KUTIPAN PILIHAN:
- - -
Ketua DPRD Sumbar Supardi saat berada di Pasar
Pabukoan Kota Payakumbuh. (humasdprdsb)
PAYAKUMBUH, ANALISAKINI.ID—Banyak kisah yang dilalui Ketua DPRD Sumatera Barat, Supardi, di Kota Payakumbuh. Dia lama di kota itu, tumbuh dan dibesarkan di sana.
Di sela-sela kesibukannya berkunjung
ke sana, tiba tiba dia memberhentikan voreijder di depan Pasar Payakumbuh.
Rombongan kaget, karena tidak ada agenda masuk ke pasar.
Tapi, itulah yang dilakukan Supardi. Dia bahkan teringat tatkala lama di
pasar tradisional tersebut.
"Ya, kita turun di sini, lalu berjalan ke Pasa Pabukoan, sambil silaturahmi
dengan masyarakat. Saya rindu," kata Supardi yang diikuti oleh rombongan.
- - -
CUPLIKAN DATA:
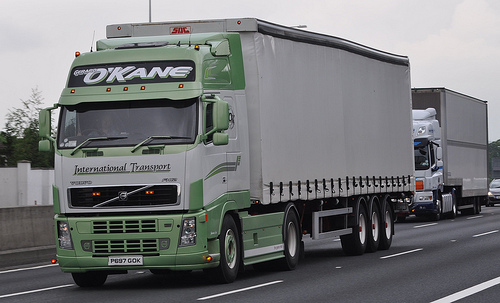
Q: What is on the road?
A: A semi truck driving down the road.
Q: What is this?
A: Windshield of semi truck.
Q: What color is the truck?
A: White and green.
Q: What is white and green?
A: A truck.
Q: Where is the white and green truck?
A: On the road.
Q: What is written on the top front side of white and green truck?
A: O'KANE.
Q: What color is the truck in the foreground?
A: White and green.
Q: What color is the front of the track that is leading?
A: White and green.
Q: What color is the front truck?
A: Green and white.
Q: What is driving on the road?
A: A truck.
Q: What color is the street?
A: Grey.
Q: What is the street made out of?
A: Concrete.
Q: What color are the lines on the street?
A: White.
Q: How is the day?
A: Overcast.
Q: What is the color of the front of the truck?
A: Green and gray.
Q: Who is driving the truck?
A: Truck driver.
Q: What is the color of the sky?
A: White and gray.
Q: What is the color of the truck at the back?
A: White.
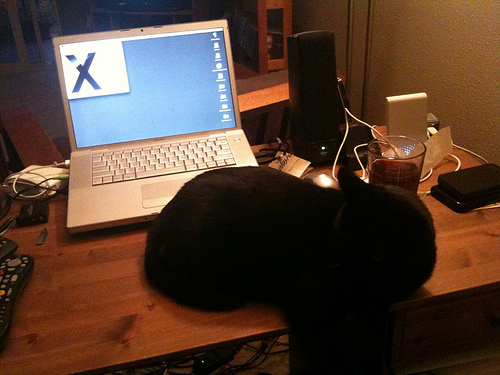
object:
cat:
[143, 164, 436, 326]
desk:
[0, 125, 499, 374]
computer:
[53, 18, 258, 234]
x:
[65, 52, 102, 93]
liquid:
[367, 158, 426, 194]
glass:
[365, 135, 428, 193]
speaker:
[152, 25, 164, 29]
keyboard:
[89, 135, 237, 186]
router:
[3, 162, 71, 201]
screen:
[57, 26, 237, 148]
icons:
[210, 31, 232, 123]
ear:
[336, 163, 369, 199]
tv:
[101, 6, 186, 14]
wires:
[0, 177, 67, 219]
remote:
[0, 252, 36, 339]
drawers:
[400, 287, 499, 327]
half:
[368, 158, 429, 193]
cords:
[219, 338, 279, 373]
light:
[319, 145, 327, 150]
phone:
[0, 183, 13, 195]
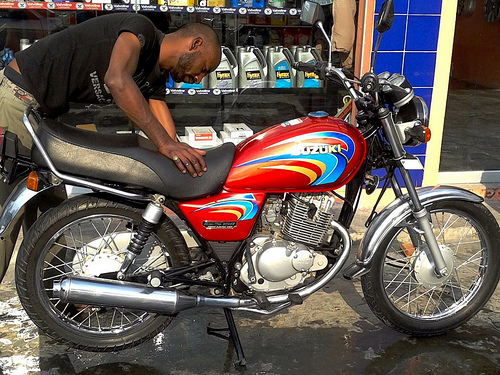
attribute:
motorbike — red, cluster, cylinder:
[0, 3, 500, 369]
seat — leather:
[37, 117, 238, 203]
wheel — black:
[16, 192, 193, 351]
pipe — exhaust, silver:
[50, 277, 206, 319]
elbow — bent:
[101, 66, 134, 91]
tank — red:
[224, 110, 367, 194]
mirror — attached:
[300, 1, 318, 27]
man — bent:
[2, 12, 223, 214]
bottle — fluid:
[237, 45, 270, 92]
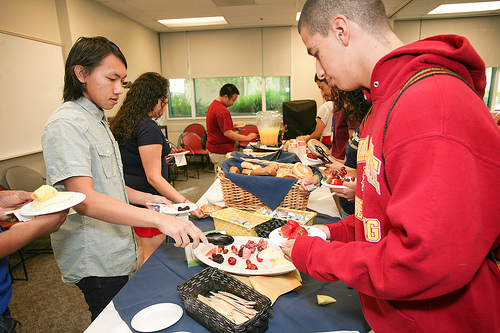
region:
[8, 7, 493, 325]
People are gathering for a party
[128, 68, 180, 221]
Girl wearing black t shirt holding bread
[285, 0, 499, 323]
A guy with red t shirt serving food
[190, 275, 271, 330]
Black Basket full of spoons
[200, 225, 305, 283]
White plate full of sliced fruits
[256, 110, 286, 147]
Juicer contains yellow color fruit juice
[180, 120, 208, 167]
Two red color chairs placed below the window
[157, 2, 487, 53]
Lights are glowing on the roof top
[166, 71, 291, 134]
Besides the window lots of greens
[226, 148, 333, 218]
Basket full of wheat breads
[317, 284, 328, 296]
part of a table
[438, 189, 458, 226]
part of a sweater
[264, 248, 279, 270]
part of a plate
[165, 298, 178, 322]
part of a table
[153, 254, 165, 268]
edge of a table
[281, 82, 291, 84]
part of a window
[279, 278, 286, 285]
part of a cloth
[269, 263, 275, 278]
edge of a plate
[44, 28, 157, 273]
boy with longer hair and greenish shirt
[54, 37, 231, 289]
boy getting fruit with black tongs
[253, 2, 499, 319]
boy with shaved head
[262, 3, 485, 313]
boy in red hoody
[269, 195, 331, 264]
plate of full strawberries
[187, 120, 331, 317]
a buffet table with food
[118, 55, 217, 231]
woman with dark curly hair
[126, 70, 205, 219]
woman in a black shirt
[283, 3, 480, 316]
people getting food from buffett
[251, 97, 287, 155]
a container of orange juice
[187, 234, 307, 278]
Very little fruit left on platter.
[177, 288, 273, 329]
Plastic silverware for convinence.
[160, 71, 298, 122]
Three pane window for viewing.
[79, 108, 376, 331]
Breakfast buffet for sharing event.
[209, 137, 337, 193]
Bagels for type of bread.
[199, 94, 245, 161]
Short sleeve red tee shirt.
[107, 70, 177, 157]
Long brown curly hair brushed out.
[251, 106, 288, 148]
Fresh orange juice for vitamin C.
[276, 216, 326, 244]
Large red luscious strawberries on plate.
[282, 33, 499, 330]
Red sweatshirt with hood and lettering.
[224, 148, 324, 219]
wicker basket full of bread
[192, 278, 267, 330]
wicker basket with plastic utensils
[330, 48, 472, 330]
red hoodie on a man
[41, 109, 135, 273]
light blue short sleeve button down shirt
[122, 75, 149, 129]
long crly hair on a woman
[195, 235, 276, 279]
white plate with fruit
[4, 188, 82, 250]
two hands holding a plate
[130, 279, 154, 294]
blue tablecloth on a table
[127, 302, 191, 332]
empty white circular plate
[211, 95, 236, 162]
red shirt on a man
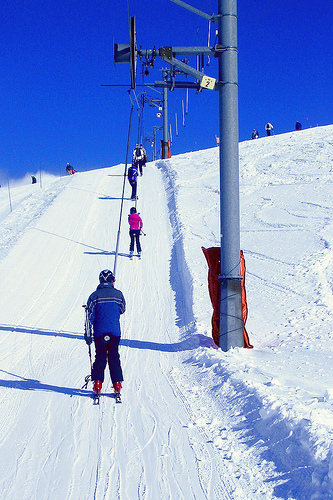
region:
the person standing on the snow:
[294, 120, 301, 130]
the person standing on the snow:
[263, 121, 272, 135]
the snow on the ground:
[0, 124, 332, 498]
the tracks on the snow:
[0, 122, 332, 494]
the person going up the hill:
[81, 268, 126, 404]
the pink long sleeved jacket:
[127, 213, 142, 230]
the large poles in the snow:
[149, 0, 245, 348]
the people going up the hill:
[84, 143, 146, 412]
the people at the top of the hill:
[29, 120, 299, 184]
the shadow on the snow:
[0, 368, 114, 396]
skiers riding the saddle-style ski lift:
[79, 136, 159, 406]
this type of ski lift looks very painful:
[80, 265, 129, 407]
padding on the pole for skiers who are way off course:
[200, 239, 257, 351]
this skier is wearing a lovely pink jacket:
[126, 209, 144, 233]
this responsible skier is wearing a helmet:
[95, 266, 116, 285]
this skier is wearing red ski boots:
[90, 377, 123, 395]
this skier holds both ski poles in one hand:
[81, 300, 95, 383]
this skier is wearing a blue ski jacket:
[83, 281, 127, 343]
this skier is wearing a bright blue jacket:
[125, 163, 140, 185]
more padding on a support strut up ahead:
[157, 136, 173, 160]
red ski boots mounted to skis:
[91, 379, 104, 396]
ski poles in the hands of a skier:
[80, 303, 94, 390]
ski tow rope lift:
[109, 1, 244, 268]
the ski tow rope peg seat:
[102, 334, 111, 344]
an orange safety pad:
[201, 246, 255, 349]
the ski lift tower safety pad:
[199, 241, 252, 351]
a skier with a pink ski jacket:
[127, 213, 143, 232]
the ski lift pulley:
[112, 14, 139, 87]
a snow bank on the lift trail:
[154, 158, 201, 352]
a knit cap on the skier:
[98, 268, 115, 283]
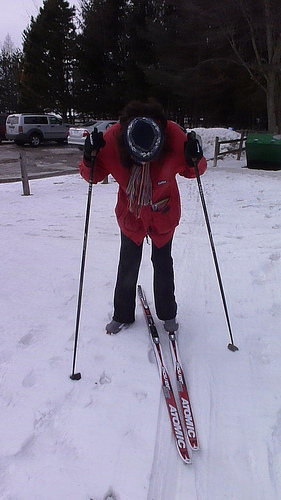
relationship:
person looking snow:
[78, 95, 207, 334] [0, 128, 279, 498]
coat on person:
[78, 116, 207, 250] [78, 95, 207, 334]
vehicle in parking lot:
[5, 112, 69, 146] [0, 119, 96, 191]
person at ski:
[78, 95, 207, 334] [164, 321, 201, 451]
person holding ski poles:
[78, 95, 207, 334] [56, 119, 248, 381]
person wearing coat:
[78, 95, 207, 334] [78, 116, 207, 250]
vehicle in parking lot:
[5, 112, 69, 147] [1, 138, 96, 191]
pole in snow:
[184, 130, 238, 350] [0, 128, 279, 498]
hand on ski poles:
[77, 124, 107, 176] [70, 126, 99, 381]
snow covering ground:
[0, 128, 279, 498] [1, 138, 280, 499]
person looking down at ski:
[68, 98, 238, 464] [136, 283, 191, 463]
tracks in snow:
[146, 403, 234, 496] [0, 128, 279, 498]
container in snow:
[240, 130, 280, 173] [0, 128, 279, 498]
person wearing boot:
[78, 95, 207, 334] [161, 313, 178, 331]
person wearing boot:
[78, 95, 207, 334] [105, 318, 125, 334]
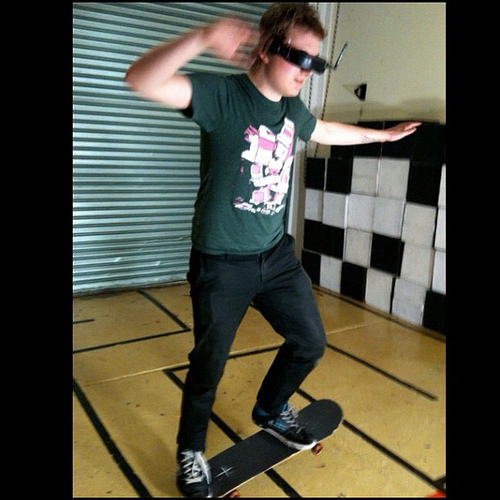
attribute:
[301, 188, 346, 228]
square — white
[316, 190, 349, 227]
square — white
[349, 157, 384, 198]
square — white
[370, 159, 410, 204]
square — white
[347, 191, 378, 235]
square — white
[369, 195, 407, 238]
square — white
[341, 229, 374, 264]
square — white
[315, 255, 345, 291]
square — white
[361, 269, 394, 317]
square — white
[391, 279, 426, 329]
square — white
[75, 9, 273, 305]
door — silver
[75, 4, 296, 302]
door — silver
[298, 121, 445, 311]
tiles — black, white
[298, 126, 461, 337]
tiles — white, black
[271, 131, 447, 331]
tiles — black, white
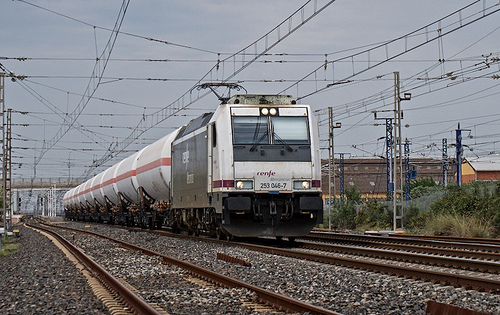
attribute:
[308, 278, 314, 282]
stone — black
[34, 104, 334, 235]
train — white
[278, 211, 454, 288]
tracks — brown train 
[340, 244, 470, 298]
tracks — train, couple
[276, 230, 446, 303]
tracks — gravel 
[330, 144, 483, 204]
building — background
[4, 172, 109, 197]
bridge — background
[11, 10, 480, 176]
wires — electric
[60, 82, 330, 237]
train — red, white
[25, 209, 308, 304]
tracks — train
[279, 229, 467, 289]
tracks — train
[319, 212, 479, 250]
tracks — train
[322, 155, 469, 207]
building — red, brick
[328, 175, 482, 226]
bushes — green, leafy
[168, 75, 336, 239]
car — train, engine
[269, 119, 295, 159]
wipers — windshield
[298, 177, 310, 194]
headlight — white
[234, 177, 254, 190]
headlight — white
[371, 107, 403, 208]
pole — blue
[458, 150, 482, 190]
building — orange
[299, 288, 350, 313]
stones — black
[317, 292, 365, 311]
stones — black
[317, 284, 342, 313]
stones — black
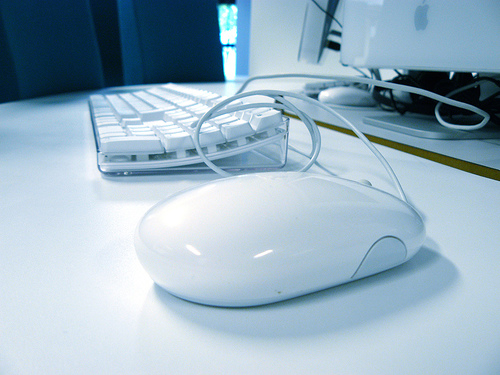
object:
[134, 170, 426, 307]
mouse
- - -
LATIHAN SOAL:
A - Kembalikan dengan tepat seluruh bagian berita tentang kunjungan Supardi ke Payakumbuh, mulai dari "Ketua DPRD Sumbar" hingga "diikuti oleh rombongan.".
B - Menurut berita tentang kunjungan Supardi ke Payakumbuh, mengapa rombongan merasa kaget?
C - Terjemahkan kalimat dari berita tentang kunjungan Supardi ke Payakumbuh ini ke dalam bahasa Inggris: "Tapi, itulah yang dilakukan Supardi."
Data tersebut tidak berperan apa pun dalam latihan ini.

PEMBAHASAN SOAL:
A -
Ketua DPRD Sumbar Supardi saat berada di Pasar
Pabukoan Kota Payakumbuh. (humasdprdsb)
PAYAKUMBUH, ANALISAKINI.ID—Banyak kisah yang dilalui Ketua DPRD Sumatera Barat, Supardi, di Kota Payakumbuh. Dia lama di kota itu, tumbuh dan dibesarkan di sana.
Di sela-sela kesibukannya berkunjung
ke sana, tiba tiba dia memberhentikan voreijder di depan Pasar Payakumbuh.
Rombongan kaget, karena tidak ada agenda masuk ke pasar.
Tapi, itulah yang dilakukan Supardi. Dia bahkan teringat tatkala lama di
pasar tradisional tersebut.
"Ya, kita turun di sini, lalu berjalan ke Pasa Pabukoan, sambil silaturahmi
dengan masyarakat. Saya rindu," kata Supardi yang diikuti oleh rombongan.

B - Karena tidak ada agenda masuk ke pasar.

C - But that is what Supardi did.